** Opening Extracted entries block **

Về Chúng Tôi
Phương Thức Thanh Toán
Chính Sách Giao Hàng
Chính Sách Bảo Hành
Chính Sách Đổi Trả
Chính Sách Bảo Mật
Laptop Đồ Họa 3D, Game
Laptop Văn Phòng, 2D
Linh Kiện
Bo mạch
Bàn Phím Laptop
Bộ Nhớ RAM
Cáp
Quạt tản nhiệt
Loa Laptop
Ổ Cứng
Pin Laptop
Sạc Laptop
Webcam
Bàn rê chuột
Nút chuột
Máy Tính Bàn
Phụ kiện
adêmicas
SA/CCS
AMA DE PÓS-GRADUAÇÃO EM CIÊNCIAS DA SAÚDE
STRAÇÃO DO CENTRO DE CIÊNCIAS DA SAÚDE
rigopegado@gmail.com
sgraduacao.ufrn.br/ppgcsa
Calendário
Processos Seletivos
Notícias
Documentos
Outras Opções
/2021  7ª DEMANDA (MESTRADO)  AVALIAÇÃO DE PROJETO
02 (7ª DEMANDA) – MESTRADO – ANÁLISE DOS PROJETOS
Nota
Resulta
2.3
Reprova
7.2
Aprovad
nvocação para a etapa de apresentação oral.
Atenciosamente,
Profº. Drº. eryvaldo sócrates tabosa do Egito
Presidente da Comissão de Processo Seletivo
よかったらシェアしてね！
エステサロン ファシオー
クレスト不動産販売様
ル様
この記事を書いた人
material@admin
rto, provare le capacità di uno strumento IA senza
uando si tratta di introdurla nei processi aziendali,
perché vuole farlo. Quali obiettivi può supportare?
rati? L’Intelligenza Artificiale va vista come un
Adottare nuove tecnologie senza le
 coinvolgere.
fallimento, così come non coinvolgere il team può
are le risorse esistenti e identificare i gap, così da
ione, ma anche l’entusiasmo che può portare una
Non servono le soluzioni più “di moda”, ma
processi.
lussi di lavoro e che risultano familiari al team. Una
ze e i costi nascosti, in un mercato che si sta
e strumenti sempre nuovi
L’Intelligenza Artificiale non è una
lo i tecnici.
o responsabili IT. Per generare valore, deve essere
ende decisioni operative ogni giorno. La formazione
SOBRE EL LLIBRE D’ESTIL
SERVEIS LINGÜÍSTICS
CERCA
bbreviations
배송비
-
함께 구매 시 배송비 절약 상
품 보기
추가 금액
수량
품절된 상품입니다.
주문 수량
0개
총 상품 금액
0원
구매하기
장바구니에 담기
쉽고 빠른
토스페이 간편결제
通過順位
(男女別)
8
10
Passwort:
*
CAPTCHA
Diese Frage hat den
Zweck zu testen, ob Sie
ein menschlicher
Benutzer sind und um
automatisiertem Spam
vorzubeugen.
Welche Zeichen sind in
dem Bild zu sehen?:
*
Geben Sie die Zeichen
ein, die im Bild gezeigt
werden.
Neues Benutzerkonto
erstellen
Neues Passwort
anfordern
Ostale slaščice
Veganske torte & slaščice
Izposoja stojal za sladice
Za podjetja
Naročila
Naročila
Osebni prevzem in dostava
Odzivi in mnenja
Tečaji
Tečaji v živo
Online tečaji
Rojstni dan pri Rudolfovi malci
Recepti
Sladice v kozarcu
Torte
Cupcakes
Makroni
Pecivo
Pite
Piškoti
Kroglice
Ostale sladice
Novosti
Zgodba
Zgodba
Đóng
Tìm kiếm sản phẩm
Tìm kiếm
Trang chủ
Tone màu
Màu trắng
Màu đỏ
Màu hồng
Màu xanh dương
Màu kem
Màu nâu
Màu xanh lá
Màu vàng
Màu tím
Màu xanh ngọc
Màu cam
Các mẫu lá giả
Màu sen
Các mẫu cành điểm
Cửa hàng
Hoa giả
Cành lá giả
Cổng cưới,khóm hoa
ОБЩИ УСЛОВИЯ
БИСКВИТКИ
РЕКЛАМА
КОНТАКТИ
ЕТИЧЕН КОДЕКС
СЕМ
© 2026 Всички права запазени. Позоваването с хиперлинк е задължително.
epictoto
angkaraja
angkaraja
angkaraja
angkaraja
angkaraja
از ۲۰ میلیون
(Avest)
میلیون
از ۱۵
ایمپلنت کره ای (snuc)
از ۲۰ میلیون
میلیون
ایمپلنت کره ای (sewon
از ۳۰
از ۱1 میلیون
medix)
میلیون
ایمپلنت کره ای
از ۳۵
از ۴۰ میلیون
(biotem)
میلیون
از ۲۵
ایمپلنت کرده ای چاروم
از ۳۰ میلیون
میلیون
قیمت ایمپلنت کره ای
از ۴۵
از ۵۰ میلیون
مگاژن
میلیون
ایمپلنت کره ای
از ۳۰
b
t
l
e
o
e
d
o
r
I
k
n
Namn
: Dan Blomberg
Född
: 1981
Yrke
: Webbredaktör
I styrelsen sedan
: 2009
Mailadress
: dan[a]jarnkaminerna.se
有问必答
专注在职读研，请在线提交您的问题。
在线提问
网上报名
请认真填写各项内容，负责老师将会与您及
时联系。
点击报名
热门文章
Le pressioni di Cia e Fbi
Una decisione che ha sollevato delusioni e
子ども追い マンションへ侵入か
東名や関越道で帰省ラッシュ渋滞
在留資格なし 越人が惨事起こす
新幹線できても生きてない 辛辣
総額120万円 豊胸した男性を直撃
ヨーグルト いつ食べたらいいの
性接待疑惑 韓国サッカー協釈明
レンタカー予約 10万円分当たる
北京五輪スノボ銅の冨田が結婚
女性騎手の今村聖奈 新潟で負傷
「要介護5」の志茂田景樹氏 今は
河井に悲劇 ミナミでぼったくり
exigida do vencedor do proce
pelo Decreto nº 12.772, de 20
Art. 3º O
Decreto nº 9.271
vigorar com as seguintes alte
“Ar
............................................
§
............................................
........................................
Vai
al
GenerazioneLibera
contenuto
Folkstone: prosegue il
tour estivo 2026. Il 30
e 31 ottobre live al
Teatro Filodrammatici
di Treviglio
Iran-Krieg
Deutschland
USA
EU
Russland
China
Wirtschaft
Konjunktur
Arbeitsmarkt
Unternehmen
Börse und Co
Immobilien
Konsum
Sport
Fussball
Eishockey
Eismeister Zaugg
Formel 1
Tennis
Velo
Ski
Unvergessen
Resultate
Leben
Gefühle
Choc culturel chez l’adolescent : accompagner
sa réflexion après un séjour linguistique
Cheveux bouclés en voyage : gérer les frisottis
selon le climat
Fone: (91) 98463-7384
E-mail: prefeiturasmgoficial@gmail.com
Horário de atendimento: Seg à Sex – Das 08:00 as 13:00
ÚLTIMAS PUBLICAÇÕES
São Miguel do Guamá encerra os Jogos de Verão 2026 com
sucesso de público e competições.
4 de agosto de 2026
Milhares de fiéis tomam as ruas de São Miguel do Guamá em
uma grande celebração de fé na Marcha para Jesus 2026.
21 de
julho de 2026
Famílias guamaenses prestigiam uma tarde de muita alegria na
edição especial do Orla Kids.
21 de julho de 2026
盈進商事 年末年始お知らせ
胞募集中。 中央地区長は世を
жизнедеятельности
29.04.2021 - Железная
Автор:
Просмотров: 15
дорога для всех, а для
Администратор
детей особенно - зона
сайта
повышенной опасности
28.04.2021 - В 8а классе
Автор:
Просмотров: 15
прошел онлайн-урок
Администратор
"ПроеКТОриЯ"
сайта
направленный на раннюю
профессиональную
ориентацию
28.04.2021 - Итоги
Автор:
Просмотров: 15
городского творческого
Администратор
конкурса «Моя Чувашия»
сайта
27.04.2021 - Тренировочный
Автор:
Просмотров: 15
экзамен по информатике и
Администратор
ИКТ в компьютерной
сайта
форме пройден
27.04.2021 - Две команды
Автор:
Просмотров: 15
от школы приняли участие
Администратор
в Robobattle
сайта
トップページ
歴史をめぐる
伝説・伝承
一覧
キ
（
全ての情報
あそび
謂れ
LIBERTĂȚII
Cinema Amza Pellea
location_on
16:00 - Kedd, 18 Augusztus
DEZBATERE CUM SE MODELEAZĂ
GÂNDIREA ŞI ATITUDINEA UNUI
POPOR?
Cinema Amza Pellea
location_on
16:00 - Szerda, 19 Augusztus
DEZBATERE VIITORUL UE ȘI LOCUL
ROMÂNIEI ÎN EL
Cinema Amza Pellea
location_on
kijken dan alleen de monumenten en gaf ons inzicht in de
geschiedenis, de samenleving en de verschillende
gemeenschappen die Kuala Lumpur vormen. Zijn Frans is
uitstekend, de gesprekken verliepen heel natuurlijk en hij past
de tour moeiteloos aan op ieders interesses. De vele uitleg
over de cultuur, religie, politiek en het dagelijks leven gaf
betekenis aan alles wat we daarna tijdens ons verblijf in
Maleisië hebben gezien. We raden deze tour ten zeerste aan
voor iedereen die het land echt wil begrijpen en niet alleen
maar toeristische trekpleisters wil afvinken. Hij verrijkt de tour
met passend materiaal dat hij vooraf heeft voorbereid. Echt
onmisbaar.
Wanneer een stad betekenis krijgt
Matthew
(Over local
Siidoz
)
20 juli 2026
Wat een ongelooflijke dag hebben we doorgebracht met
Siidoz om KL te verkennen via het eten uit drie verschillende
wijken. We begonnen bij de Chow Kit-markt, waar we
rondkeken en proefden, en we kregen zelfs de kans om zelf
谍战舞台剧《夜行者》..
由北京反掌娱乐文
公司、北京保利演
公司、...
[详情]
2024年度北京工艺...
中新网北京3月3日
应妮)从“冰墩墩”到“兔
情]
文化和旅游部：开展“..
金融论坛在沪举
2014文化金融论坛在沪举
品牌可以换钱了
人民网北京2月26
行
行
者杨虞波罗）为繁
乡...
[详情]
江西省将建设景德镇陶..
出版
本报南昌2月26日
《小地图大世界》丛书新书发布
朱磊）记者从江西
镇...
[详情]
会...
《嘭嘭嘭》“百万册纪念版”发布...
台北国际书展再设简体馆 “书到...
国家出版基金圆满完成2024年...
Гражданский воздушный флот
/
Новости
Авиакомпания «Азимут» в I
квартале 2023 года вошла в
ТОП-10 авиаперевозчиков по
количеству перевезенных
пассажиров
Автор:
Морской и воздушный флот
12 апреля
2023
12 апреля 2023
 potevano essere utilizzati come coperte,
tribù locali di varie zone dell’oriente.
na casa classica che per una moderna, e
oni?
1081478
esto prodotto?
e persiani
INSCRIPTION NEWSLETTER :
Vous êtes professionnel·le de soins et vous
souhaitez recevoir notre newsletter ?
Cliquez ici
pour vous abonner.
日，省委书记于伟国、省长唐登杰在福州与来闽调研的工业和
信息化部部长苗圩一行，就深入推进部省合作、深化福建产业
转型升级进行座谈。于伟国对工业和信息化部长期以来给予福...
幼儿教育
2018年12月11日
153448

** Closing Extracted entries block **

Exercise prompt
For the listing above, print only the lines starting at the line containing "bbreviations" and ending at the line containing "tour estivo 2026. Il 30", exactly, both included.

Solution
bbreviations
배송비
-
함께 구매 시 배송비 절약 상
품 보기
추가 금액
수량
품절된 상품입니다.
주문 수량
0개
총 상품 금액
0원
구매하기
장바구니에 담기
쉽고 빠른
토스페이 간편결제
通過順位
(男女別)
8
10
Passwort:
*
CAPTCHA
Diese Frage hat den
Zweck zu testen, ob Sie
ein menschlicher
Benutzer sind und um
automatisiertem Spam
vorzubeugen.
Welche Zeichen sind in
dem Bild zu sehen?:
*
Geben Sie die Zeichen
ein, die im Bild gezeigt
werden.
Neues Benutzerkonto
erstellen
Neues Passwort
anfordern
Ostale slaščice
Veganske torte & slaščice
Izposoja stojal za sladice
Za podjetja
Naročila
Naročila
Osebni prevzem in dostava
Odzivi in mnenja
Tečaji
Tečaji v živo
Online tečaji
Rojstni dan pri Rudolfovi malci
Recepti
Sladice v kozarcu
Torte
Cupcakes
Makroni
Pecivo
Pite
Piškoti
Kroglice
Ostale sladice
Novosti
Zgodba
Zgodba
Đóng
Tìm kiếm sản phẩm
Tìm kiếm
Trang chủ
Tone màu
Màu trắng
Màu đỏ
Màu hồng
Màu xanh dương
Màu kem
Màu nâu
Màu xanh lá
Màu vàng
Màu tím
Màu xanh ngọc
Màu cam
Các mẫu lá giả
Màu sen
Các mẫu cành điểm
Cửa hàng
Hoa giả
Cành lá giả
Cổng cưới,khóm hoa
ОБЩИ УСЛОВИЯ
БИСКВИТКИ
РЕКЛАМА
КОНТАКТИ
ЕТИЧЕН КОДЕКС
СЕМ
© 2026 Всички права запазени. Позоваването с хиперлинк е задължително.
epictoto
angkaraja
angkaraja
angkaraja
angkaraja
angkaraja
از ۲۰ میلیون
(Avest)
میلیون
از ۱۵
ایمپلنت کره ای (snuc)
از ۲۰ میلیون
میلیون
ایمپلنت کره ای (sewon
از ۳۰
از ۱1 میلیون
medix)
میلیون
ایمپلنت کره ای
از ۳۵
از ۴۰ میلیون
(biotem)
میلیون
از ۲۵
ایمپلنت کرده ای چاروم
از ۳۰ میلیون
میلیون
قیمت ایمپلنت کره ای
از ۴۵
از ۵۰ میلیون
مگاژن
میلیون
ایمپلنت کره ای
از ۳۰
b
t
l
e
o
e
d
o
r
I
k
n
Namn
: Dan Blomberg
Född
: 1981
Yrke
: Webbredaktör
I styrelsen sedan
: 2009
Mailadress
: dan[a]jarnkaminerna.se
有问必答
专注在职读研，请在线提交您的问题。
在线提问
网上报名
请认真填写各项内容，负责老师将会与您及
时联系。
点击报名
热门文章
Le pressioni di Cia e Fbi
Una decisione che ha sollevato delusioni e
子ども追い マンションへ侵入か
東名や関越道で帰省ラッシュ渋滞
在留資格なし 越人が惨事起こす
新幹線できても生きてない 辛辣
総額120万円 豊胸した男性を直撃
ヨーグルト いつ食べたらいいの
性接待疑惑 韓国サッカー協釈明
レンタカー予約 10万円分当たる
北京五輪スノボ銅の冨田が結婚
女性騎手の今村聖奈 新潟で負傷
「要介護5」の志茂田景樹氏 今は
河井に悲劇 ミナミでぼったくり
exigida do vencedor do proce
pelo Decreto nº 12.772, de 20
Art. 3º O
Decreto nº 9.271
vigorar com as seguintes alte
“Ar
............................................
§
............................................
........................................
Vai
al
GenerazioneLibera
contenuto
Folkstone: prosegue il
tour estivo 2026. Il 30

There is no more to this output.